OpenStreetMap is exactly what its name implies—a wiki of maps and location data to which anyone can contribute, just like Wikipedia. With the help of some deep-pocketed boosters, including MapQuest and Microsoft, it's suddenly a legitimate challenger to the hegemony of Maps.Google.Com.
Google announced two months ago that it was going to start charging the heaviest users of its Maps API, which countless sites use to geo-locate their data. Then its sales team fanned out to contact those websites, which Google publicly estimated would represent only 0.35 percent of the users of its Maps API.
In what seems to have been a surprise to everyone, the prices that Google asked of its heaviest Maps users apparently dwarf the revenue of at least some of those sites, which is leading to a very public move away from Google and to OpenStreetMap.
Ed Freyfogle, cofounder of UK property search engine Nestoria, writes in a post on his company's switch from Google to OpenStreetMap that despite its being run almost entirely on volunteer labor, and as a nonprofit, the free (as in software) alternative to Google Maps is every bit the equal of what the search giant has managed to assemble.
OpenStreetMap's great strength is that anyone can contibute. Since the project started over 500,000 people around the world have signed up to do just that, often going into insane levels of detail. Fixes can be added and reflected in the maps very quickly. It is a fundamentally different model than the traditional "only and expert from the government can come make the map" model.
It probably doesn't hurt that the price Google quoted for Nestoria to continue using its Maps API on just one of the eight websites it runs "would have bankrupted our company."

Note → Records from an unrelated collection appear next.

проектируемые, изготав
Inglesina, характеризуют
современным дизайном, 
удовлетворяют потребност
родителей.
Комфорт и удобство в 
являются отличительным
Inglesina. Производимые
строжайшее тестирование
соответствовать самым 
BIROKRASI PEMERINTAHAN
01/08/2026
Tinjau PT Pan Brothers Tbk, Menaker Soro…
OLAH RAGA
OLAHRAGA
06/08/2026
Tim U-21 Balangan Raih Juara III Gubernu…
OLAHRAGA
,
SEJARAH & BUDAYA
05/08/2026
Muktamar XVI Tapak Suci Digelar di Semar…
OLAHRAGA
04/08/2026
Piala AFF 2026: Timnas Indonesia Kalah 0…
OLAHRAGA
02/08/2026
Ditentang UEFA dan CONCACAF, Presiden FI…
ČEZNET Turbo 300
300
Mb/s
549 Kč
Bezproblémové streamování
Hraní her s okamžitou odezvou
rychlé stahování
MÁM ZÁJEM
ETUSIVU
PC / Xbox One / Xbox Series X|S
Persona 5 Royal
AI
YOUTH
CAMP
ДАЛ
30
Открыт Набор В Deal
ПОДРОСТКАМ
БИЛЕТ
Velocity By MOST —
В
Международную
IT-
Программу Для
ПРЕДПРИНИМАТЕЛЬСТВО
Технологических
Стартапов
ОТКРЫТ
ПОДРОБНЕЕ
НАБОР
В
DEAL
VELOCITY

That doesn't mean that OpenStreetMap is necessarily free. The foundation behind OpenStreetMap can't afford to serve maps to everyone who wants them, but the data it hosts can be copied and re-displayed by anyone who cares to.

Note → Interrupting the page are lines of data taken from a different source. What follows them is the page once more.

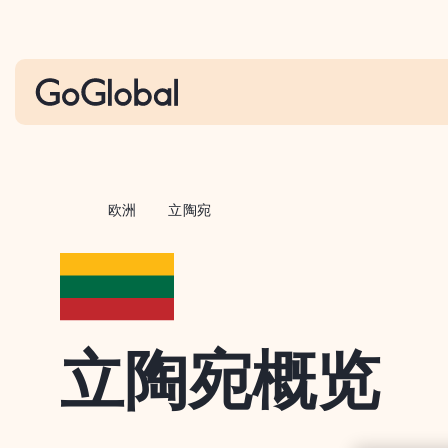
S
k
i
p
t
o
c
o
欧洲
立陶宛
n
t
e
n
t
立陶宛概览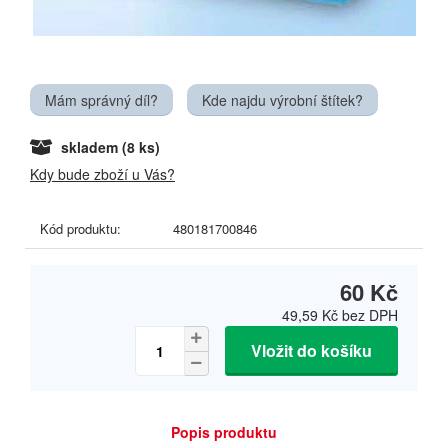
Mám správný díl?
Kde najdu výrobní štítek?
skladem
(8 ks)
Kdy bude zboží u Vás?
Kód produktu:
480181700846
60 Kč
49,59 Kč
bez DPH
Vložit do košíku
Popis produktu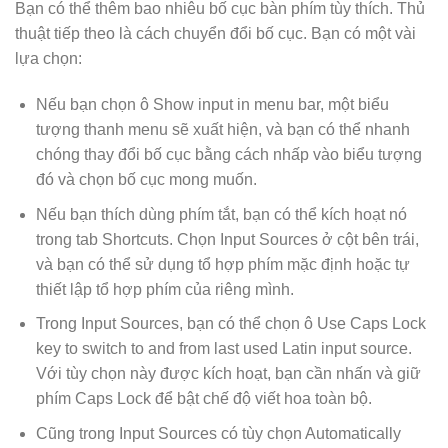
Bạn có thể thêm bao nhiêu bố cục bàn phím tùy thích. Thủ
thuật tiếp theo là cách chuyển đổi bố cục. Bạn có một vài
lựa chọn:
Nếu bạn chọn ô Show input in menu bar, một biểu
tượng thanh menu sẽ xuất hiện, và bạn có thể nhanh
chóng thay đổi bố cục bằng cách nhấp vào biểu tượng
đó và chọn bố cục mong muốn.
Nếu bạn thích dùng phím tắt, bạn có thể kích hoạt nó
trong tab Shortcuts. Chọn Input Sources ở cột bên trái,
và bạn có thể sử dụng tổ hợp phím mặc định hoặc tự
thiết lập tổ hợp phím của riêng mình.
Trong Input Sources, bạn có thể chọn ô Use Caps Lock
key to switch to and from last used Latin input source.
Với tùy chọn này được kích hoạt, bạn cần nhấn và giữ
phím Caps Lock để bật chế độ viết hoa toàn bộ.
Cũng trong Input Sources có tùy chọn Automatically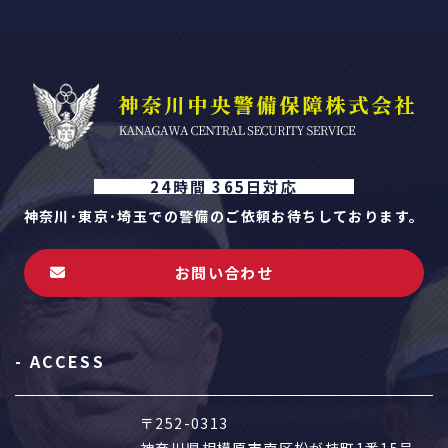
24時間 365日対応
神奈川･東京･埼玉での警備のご依頼お待ちしております。
お問い合わせ
- ACCESS
〒252-0313
神奈川県相模原市南区松が枝町1番15号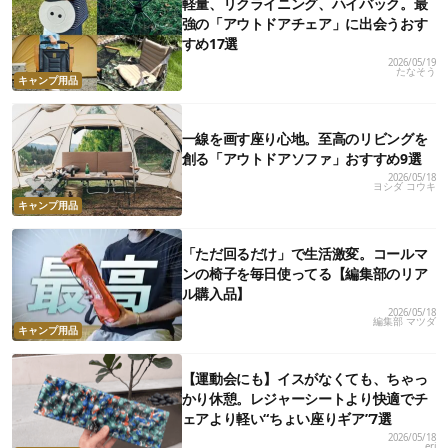
軽量、リクライニング、ハイバック。最
強の「アウトドアチェア」に出会うおす
すめ17選
2026/05/19
たなそう
キャンプ用品
一線を画す座り心地。至高のリビングを
創る「アウトドアソファ」おすすめ9選
2026/05/18
ヨシダ コウキ
キャンプ用品
「ただ回るだけ」で生活激変。コールマ
ンの椅子を毎日使ってる【編集部のリア
ル購入品】
2026/05/18
編集部 マツダ
キャンプ用品
【運動会にも】イスがなくても、ちゃっ
かり休憩。レジャーシートより快適でチ
ェアより軽い“ちょい座りギア”7選
2026/05/18
eri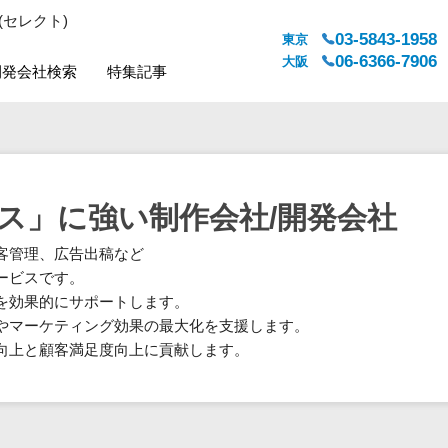
(セレクト)
03-5843-1958
東京
06-6366-7906
大阪
開発会社検索
特集記事
システムジャンル
対応地域
販売管理・生産管理
全国
WEBサービス
都道府県
ス」に強い制作会社/開発会社
人事（労務管理）
対応地域
客管理、広告出稿など
人事（採用・評価・教育）
ービスです。
経理・会計・財務
を効果的にサポートします。
法務・総務
やマーケティング効果の最大化を支援します。
販売管理システム
向上と顧客満足度向上に貢献します。
マーケティング
カスタマーサポート
コミュニケーション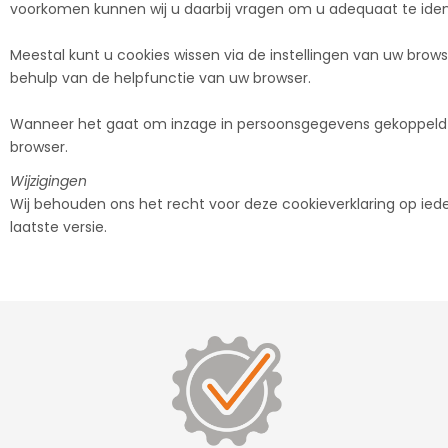
voorkomen kunnen wij u daarbij vragen om u adequaat te ident
Meestal kunt u cookies wissen via de instellingen van uw brows
behulp van de helpfunctie van uw browser.
Wanneer het gaat om inzage in persoonsgegevens gekoppeld aan
browser.
Wijzigingen
Wij behouden ons het recht voor deze cookieverklaring op ie
laatste versie.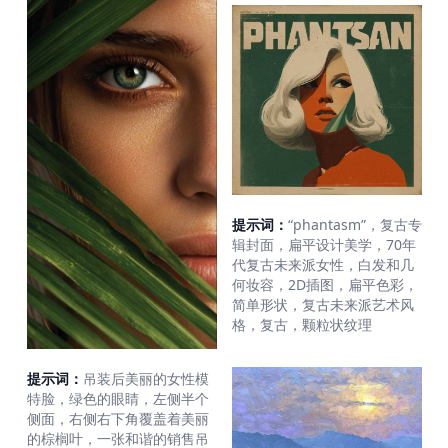
提示词：
“phantasm”，复古专
辑封面，扁平设计美学，70年
代复古未来派女性，白发和几
何妆容，2D插图，扁平色彩，
简单形状，复古未来派艺术风
格，复古，颗粒状纹理
提示词：
吊装后美丽的女性模
特脸，绿色的眼睛，左侧半个
侧面，右侧右下角覆盖着美丽
的棕榈叶，一张和谐的销售吊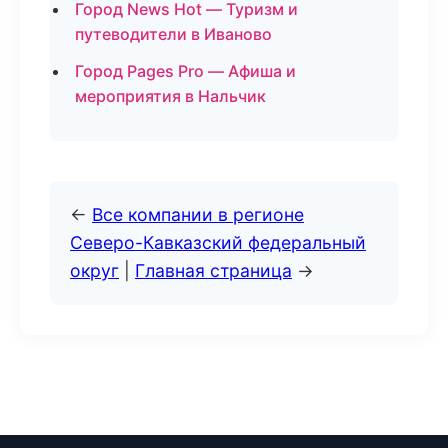
Город News Hot — Туризм и
путеводители в Иваново
Город Pages Pro — Афиша и
мероприятия в Нальчик
←
Все компании в регионе
Северо-Кавказский федеральный
округ
|
Главная страница
→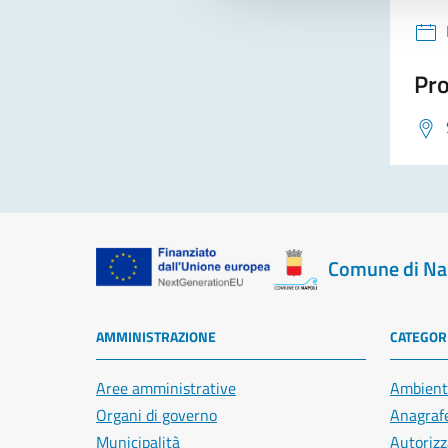
Pro
Comune di Na
AMMINISTRAZIONE
CATEGORI
Aree amministrative
Ambient
Organi di governo
Anagrafe
Municipalità
Autorizz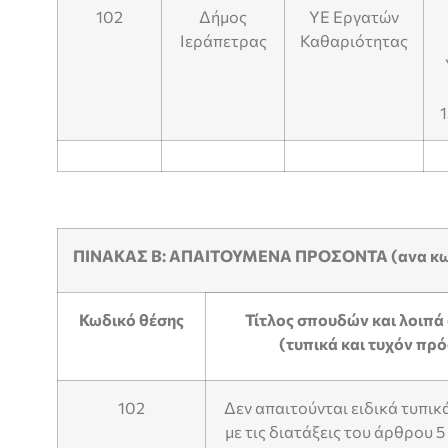
102
Δήμος
ΥΕ Εργατών
Ιεράπετρας
Καθαριότητας
ΠΙΝΑΚΑΣ Β: ΑΠΑΙΤΟΥΜΕΝΑ ΠΡΟΣΟΝΤΑ (ανα κωδ
Κωδικό θέσης
Τίτλος σπουδών και λοιπά
(τυπικά και τυχόν πρ
102
Δεν απαιτούνται ειδικά τυπι
με τις διατάξεις του άρθρου 5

This has led Google Maps competitor MapQuest to try and leverage OpenStreetMaps against Google by offering to serve free map tiles to whomever needs them, through its "mapquest open" service. Microsoft is getting in on the action too—last year it added an OpenStreetMaps layer to Bing, its search engine.
Freyfogle advises companies or developers thinking about making the switch to OpenStreetMaps to use Mapstraction, a "javascript mapping abstraction layer" that allows anyone who codes with it to easily switch between ten different mapping services. Building Nestoria in Mapstraction from the very beginning is one of the reasons that the site can be switched off of Google Maps so easily, he notes.

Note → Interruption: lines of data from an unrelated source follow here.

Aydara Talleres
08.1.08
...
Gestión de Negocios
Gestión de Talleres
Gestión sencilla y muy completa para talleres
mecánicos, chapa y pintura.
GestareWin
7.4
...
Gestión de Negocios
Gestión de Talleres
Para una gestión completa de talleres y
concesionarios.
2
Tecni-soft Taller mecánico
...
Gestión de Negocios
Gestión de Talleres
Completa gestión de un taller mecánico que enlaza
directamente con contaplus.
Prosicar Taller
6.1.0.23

It's doubtful that Google realized when it decided to start charging companies to use its Maps API that OpenStreetMaps was mature enough for developers to immediately jump ship. According to its fans, OpenStreetMaps isn't just a viable alternative to Google Maps; it's better. Some areas, particularly in Europe, where contributing to OpenStreetMaps is something of a craze, its maps are updated more frequently than Google's maps, and contain vastly more detail.